Apple has been trading below-value for a long time now. People see the high per-share price and aren't sophisticated enough to know that the share price is simply the result of a division problem involving market cap and shares outstanding, and thus believe stocks that have a high share price are automatically "expensive" stocks when they may be cheap (as with Apple based on earnings and earnings growth), versus a low per-share price that is very expensive (as with Sirius/XM with a $2 share price but not enough earnings to justify that price).
Title:
Apple Too Big For the Dow Jones Industrial Average
TFA:
Apple, trading at about $420, would have the largest weighting in the 30-company measure because Dow companies are ranked by stock price, not market value.
Apple is not too big for the DJIA, it just has a ridiculously high stock price. On its own this is meaningless. The basic formula for stock price is market capitalisation (company size in dollars) divided by number of shares in circulation, which means that a company can increase their stock price without increasing company size simply by reducing the number of shares in circulation. Don't you love financial illiteracy?
"The most dangerous enemy of a better solution is an existing codebase that is just good enough." -- Eric S. Raymond
There's something to be said for having a high share price if the company is big and successful- those who tend to buy tend to hold on to it for a long period of time ...
I don't buy that. People tend to think in terms of a dollar amount. If a stock is $40 rather than $400 they just buy ten times as many shares. Letting your stock go up into the hundreds without splitting is just a vanity thing, a PR thing. The behavior you allude to may have some validity with a Berkshire Hathaway share at $100,000 but not something with a share price of $400. The little guy can still buy a single share at $400, unlike $100,000.
... and the day to day operations of the company are directed toward a long-term profit mindset.
This has nothing to do with Apple's share price. It has everything to do with the perspective of management. Apple with a 10:1 split and a share price of $40 rather than the current $400 would be run exactly the same give the leadership of Job's and his hand picked proteges.
When a company is traded constantly and when shareholders are only buying it to look for a short to medium term profit (like a year or two) then they don't are how the company performs down the road, and the board will reflect that, making decisions that make money now but could cost the company everything long term as they didn't invest in the long term.
Even with Apple's high share prices of recent years people are not holding onto Apple shares. It is constantly being bought and sold depending upon the news of the day (especially Apple news events - Apple shares are notorious for this), people's perception of whether Apple is currently at a local minima or maxima, etc. Those that are holding on to Apple are doing so because of the expectation of revenue growth as the expected new products and services are rolled out. Again, "holding on" is not tied to the calendar as you suggest, rather news and expectations, for example sales look to be on track through the end of the year.
Sure, their income is higher than historical rates - that in no way precludes their income going even higher. Remember that they're doing this in a recession - when we come out of this recession in 2 or 4 or 8 years, who knows how much money people will throw to get the latest iphone and/or ipad?

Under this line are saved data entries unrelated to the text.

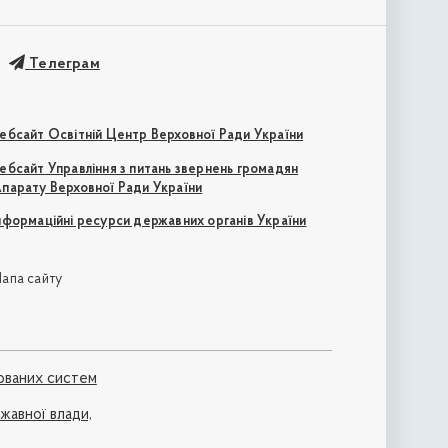
Телеграм
ебсайт Освітній Центр Верховної Ради України
ебсайт Управління з питань звернень громадян
парату Верховної Ради України
нформаційні ресурси державних органів України
апа сайту
ованих систем
ржавної влади,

Investors are simply betting on that eventuality. Of course, if that was a certainty, the price would no doubt be even higher than it is.
My point is, it's ridiculous to say they're overvalued by a factor of 30, but even to say that they're overvalued by 20-30% is just an opinion. You could be wrong, you could be right. If you're so sure about the overvaluation, feel free to short the stock and make tons of money when it tumbles.
The stock is worth exactly what people are willing to pay for it at any given moment. No more, no less. I seem to recall a lot of people calling Google overvalued by rather large numbers when it first went public, too.
I've learned that they're worthless, so I don't read AC comments anymore.